-------- Provided entries --------

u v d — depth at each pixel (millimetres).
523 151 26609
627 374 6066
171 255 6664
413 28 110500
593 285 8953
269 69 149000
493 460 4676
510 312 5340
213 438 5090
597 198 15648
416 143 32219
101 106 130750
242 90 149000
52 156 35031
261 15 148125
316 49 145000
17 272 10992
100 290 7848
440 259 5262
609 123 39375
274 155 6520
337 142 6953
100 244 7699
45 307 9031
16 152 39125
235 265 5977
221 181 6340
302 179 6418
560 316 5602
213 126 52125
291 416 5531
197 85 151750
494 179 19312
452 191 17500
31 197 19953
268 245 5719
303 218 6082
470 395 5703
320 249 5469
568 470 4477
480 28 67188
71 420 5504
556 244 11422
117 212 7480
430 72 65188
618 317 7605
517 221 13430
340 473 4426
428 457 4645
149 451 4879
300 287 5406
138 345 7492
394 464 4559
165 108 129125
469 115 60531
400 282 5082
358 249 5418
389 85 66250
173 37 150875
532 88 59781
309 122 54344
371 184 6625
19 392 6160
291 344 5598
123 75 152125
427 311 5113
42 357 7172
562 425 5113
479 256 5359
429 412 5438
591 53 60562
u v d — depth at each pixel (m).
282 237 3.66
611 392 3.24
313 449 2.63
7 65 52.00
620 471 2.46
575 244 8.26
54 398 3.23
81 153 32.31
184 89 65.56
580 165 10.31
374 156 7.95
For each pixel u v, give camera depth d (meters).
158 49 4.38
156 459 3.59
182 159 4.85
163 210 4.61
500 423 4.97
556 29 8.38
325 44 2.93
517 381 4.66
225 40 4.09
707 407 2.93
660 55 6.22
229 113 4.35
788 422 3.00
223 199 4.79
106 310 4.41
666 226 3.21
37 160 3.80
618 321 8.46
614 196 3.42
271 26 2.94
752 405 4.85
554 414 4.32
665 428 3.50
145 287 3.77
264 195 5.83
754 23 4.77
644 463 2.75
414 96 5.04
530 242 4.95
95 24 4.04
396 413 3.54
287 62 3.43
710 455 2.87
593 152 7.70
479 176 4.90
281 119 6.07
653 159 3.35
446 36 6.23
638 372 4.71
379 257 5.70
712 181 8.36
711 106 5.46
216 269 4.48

--------

▶ Required action
Considering only the material above, set down every line from the one with "221 181 6340" to the one with "562 425 5113", inclusive, exactly as written.

▶ Written answer
221 181 6340
302 179 6418
560 316 5602
213 126 52125
291 416 5531
197 85 151750
494 179 19312
452 191 17500
31 197 19953
268 245 5719
303 218 6082
470 395 5703
320 249 5469
568 470 4477
480 28 67188
71 420 5504
556 244 11422
117 212 7480
430 72 65188
618 317 7605
517 221 13430
340 473 4426
428 457 4645
149 451 4879
300 287 5406
138 345 7492
394 464 4559
165 108 129125
469 115 60531
400 282 5082
358 249 5418
389 85 66250
173 37 150875
532 88 59781
309 122 54344
371 184 6625
19 392 6160
291 344 5598
123 75 152125
427 311 5113
42 357 7172
562 425 5113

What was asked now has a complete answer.